Era cierto. Pero en el prospecto decía que se podían tomar hasta tres pastillas al día con las comidas. Su dosis oficial solo habría bastado para las mañanas y las noches, así que había pedido a su vecino de Washington que le consiguiera el preparado original de ZetFlu a su cuenta.

«Más es más».

El mismo médico que le había estropeado la fiesta hablándole de endoscopias.

«Dios, juro que dejaré que me meta lo que sea por el culo si todo esto no es más que una estúpida coincidencia».

Altmann explicó a la voz cómo había obtenido las pastillas adicionales.

—¿Eso significa que ha entrado en contacto con medicamentos destinados a la población normal?

«¿Población normal?».

Tragó saliva. La garganta le dolía con bastante más intensidad que al principio de la conversación.

—¿Hay alguna diferencia?

Altmann recordaba vagamente el escándalo que se había producido durante la epidemia de la gripe porcina algunos años atrás, cuando se había descubierto que altos cargos políticos y miembros del ejército habían recibido una vacuna de mejor calidad que el resto de la población. Entonces se había tratado del adyuvante, que en la versión barata causaba más alergias.

—¿Es que hay otra vez un medicamento para pacientes privados y otro para los de la seguridad social? —trató de bromear.

—Responda a mi pregunta, Adam. ¿Ha tomado pastillas diferentes de las que le dimos nosotros?

—Sí, pero no entiendo…

La voz de la mujer perdió entonces toda emoción.
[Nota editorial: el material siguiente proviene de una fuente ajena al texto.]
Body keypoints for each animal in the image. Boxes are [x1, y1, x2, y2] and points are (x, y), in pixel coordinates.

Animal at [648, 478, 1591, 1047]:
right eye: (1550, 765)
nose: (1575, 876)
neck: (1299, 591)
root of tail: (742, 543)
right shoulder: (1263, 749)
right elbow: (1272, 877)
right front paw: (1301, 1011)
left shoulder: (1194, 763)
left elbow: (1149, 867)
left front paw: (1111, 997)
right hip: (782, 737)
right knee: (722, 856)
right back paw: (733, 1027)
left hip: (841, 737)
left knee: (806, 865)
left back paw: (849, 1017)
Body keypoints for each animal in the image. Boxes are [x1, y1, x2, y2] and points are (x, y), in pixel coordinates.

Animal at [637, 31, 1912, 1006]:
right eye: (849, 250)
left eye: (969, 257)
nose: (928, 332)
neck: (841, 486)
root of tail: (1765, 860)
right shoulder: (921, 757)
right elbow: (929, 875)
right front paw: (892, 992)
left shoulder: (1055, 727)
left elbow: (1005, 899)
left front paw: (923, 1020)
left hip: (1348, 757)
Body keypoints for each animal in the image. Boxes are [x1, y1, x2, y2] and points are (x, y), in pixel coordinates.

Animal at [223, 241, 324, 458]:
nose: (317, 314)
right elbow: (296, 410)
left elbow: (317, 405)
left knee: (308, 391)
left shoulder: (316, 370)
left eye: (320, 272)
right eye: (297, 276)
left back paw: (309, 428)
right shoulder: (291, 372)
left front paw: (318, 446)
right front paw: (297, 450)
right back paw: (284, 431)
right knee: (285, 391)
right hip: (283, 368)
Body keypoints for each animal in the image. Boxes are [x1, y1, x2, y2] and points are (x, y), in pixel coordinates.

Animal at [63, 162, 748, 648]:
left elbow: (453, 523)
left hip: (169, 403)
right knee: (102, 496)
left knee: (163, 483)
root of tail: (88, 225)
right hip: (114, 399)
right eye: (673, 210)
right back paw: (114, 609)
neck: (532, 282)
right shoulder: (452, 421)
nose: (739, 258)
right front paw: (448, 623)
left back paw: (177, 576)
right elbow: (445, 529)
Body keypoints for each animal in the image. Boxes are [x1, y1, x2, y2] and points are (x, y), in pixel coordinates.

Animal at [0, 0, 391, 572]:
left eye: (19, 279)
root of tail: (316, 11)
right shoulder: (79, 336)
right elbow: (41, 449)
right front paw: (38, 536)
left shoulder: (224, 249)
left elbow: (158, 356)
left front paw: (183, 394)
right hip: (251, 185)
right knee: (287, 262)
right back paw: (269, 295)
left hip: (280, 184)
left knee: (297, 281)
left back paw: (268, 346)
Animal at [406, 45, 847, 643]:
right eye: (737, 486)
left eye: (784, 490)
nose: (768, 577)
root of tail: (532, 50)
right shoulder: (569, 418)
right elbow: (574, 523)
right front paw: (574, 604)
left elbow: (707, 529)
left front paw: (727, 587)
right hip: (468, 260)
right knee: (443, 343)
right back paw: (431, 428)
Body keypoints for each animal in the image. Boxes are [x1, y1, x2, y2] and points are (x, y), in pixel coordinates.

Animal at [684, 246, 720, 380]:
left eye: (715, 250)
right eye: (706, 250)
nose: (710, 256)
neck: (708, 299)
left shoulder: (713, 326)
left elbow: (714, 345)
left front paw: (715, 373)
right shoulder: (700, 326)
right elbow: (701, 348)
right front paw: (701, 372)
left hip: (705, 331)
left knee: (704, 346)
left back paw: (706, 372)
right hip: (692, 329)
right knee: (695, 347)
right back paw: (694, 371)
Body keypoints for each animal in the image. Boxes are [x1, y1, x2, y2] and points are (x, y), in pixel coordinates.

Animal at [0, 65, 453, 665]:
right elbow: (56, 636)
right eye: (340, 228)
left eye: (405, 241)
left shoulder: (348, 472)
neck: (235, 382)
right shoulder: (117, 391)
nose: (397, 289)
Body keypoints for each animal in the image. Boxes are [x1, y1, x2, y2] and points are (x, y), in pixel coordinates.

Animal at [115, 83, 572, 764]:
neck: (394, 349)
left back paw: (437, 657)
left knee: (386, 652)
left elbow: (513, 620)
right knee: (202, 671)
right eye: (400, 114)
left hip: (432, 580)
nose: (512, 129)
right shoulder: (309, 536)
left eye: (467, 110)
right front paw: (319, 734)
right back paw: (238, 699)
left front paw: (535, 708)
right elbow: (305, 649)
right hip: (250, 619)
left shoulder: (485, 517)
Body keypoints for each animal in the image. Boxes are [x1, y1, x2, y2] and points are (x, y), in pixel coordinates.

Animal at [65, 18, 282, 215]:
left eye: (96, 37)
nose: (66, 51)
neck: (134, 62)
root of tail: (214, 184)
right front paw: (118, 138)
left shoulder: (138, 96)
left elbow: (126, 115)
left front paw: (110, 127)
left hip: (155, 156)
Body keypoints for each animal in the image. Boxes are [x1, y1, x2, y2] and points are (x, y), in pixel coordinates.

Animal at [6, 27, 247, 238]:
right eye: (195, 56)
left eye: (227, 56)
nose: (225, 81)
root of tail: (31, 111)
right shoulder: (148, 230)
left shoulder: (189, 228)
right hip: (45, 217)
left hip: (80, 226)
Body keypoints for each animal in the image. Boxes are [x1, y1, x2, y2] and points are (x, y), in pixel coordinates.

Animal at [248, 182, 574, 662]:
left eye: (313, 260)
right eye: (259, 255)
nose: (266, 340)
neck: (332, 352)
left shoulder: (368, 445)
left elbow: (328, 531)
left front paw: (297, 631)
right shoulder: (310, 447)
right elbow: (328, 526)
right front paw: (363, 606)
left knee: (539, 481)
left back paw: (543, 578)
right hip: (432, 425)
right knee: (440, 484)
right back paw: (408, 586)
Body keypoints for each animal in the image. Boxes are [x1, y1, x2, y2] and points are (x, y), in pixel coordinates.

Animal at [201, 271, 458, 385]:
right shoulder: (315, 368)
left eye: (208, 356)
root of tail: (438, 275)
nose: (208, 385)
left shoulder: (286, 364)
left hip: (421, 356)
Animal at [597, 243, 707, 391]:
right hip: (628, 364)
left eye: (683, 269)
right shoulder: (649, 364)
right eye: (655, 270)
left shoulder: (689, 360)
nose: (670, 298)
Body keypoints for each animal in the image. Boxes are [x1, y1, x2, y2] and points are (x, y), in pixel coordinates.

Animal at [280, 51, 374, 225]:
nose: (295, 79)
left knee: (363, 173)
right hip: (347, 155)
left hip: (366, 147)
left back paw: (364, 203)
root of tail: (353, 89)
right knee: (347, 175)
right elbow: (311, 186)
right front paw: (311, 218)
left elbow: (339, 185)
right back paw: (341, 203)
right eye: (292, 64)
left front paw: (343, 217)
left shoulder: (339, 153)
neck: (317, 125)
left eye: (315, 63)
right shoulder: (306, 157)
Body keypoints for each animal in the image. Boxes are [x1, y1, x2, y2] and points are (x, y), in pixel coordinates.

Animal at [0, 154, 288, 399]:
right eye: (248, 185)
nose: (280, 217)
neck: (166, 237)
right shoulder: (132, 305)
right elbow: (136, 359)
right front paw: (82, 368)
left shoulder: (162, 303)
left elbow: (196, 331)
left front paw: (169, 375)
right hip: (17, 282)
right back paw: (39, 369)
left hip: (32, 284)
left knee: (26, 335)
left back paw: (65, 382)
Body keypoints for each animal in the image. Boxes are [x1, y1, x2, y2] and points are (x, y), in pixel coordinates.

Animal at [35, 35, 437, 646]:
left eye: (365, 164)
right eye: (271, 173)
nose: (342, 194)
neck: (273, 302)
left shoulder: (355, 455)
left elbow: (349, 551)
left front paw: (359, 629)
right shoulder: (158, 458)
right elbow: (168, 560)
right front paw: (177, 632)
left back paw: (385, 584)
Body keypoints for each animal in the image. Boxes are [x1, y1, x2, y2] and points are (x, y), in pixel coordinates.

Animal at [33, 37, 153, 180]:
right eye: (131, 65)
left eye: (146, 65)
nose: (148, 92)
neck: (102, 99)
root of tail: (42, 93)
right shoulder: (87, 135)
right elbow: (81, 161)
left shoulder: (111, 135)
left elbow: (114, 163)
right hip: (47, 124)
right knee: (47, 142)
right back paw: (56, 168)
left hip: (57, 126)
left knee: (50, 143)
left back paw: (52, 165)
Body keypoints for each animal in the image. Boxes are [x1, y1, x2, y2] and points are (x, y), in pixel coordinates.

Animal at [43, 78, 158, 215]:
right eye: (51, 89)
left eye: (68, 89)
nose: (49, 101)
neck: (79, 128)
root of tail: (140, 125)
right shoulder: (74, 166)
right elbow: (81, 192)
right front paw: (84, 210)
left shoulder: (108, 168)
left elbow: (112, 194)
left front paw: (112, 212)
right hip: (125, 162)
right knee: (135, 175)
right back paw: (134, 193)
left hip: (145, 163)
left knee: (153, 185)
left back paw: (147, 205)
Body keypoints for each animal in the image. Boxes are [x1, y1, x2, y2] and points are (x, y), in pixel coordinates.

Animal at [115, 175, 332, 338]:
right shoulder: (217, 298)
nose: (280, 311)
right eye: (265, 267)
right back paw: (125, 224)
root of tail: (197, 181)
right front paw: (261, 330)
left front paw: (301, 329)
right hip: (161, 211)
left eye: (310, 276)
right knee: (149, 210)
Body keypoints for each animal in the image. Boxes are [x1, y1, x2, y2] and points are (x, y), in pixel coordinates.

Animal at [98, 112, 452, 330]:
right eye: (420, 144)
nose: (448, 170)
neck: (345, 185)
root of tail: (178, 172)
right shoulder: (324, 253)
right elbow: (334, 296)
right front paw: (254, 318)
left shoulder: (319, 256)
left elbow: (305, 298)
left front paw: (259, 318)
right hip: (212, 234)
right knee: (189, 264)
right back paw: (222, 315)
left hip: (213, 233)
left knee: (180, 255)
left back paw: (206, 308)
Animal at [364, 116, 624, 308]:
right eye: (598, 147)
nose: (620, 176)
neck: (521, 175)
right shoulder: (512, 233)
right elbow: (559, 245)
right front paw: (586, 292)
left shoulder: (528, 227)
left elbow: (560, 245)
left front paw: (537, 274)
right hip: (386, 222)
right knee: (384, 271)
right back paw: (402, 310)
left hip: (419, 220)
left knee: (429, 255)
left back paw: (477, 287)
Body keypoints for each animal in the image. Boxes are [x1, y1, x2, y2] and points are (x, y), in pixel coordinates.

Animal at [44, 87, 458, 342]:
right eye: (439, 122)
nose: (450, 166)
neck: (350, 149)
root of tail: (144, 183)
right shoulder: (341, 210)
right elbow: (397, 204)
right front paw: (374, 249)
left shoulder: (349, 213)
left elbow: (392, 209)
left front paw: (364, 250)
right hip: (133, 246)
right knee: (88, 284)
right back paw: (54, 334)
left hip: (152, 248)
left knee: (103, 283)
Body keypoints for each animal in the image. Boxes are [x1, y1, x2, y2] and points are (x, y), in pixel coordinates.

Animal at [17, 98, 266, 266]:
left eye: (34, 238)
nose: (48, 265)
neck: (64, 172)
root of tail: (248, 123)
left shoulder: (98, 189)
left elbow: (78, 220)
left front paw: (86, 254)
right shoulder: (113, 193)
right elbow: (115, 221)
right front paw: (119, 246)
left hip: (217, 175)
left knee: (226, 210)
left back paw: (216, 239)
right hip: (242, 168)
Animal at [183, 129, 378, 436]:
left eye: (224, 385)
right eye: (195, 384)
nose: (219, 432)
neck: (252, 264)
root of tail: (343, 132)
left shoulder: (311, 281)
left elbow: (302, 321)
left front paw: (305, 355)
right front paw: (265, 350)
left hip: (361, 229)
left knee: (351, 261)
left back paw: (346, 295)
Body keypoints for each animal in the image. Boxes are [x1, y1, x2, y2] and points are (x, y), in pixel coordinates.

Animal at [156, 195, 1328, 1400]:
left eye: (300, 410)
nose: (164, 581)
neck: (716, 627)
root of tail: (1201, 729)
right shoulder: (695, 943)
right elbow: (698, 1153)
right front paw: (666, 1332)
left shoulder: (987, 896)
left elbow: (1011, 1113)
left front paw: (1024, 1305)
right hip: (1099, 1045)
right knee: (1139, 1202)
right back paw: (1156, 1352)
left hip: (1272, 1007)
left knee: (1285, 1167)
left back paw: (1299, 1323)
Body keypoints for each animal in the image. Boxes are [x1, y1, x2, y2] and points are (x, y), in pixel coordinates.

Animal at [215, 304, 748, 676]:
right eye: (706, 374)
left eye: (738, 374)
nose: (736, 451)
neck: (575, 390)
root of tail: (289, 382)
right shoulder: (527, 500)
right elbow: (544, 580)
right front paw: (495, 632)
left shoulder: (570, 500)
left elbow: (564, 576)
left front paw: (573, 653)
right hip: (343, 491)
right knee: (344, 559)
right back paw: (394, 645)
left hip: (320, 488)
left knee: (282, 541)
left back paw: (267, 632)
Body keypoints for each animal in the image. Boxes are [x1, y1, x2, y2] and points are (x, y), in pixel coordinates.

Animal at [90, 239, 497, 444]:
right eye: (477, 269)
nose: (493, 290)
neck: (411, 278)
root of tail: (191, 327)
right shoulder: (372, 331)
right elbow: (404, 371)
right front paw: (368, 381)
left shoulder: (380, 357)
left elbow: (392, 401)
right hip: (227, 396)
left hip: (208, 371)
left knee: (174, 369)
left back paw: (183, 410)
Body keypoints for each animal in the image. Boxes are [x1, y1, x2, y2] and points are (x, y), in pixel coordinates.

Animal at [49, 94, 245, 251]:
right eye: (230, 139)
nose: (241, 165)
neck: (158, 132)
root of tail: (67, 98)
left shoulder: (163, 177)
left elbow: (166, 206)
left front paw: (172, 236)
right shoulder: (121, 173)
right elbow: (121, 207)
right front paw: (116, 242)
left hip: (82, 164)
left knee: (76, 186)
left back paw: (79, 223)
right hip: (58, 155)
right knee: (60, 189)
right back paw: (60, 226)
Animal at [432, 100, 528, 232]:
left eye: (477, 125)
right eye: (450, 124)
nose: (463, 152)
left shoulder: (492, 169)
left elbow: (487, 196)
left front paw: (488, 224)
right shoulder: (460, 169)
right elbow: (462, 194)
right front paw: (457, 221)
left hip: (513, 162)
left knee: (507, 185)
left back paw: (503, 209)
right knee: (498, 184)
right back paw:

Cuando pronunció sus últimas frases, fue como si un viento helador hubiera soplado a través de la línea.

—En ese caso ya no puedo hacer nada más por usted.

—¿Cómo dice? ¿Y eso qué significa?

—Ahora está solo. Que le vaya bien, Adam.

Oyó un chasquido en su oído, después una breve interferencia, y finalmente no oyó nada.

—¿Hola? Eh, ¿me oyen?

Nada. La conexión se había interrumpido. Silencio.

Altmann no oía nada más que un goteo monótono.

Miró consternado el lavabo sobre el que se apoyaba.

Su nariz había empezado a sangrar otra vez.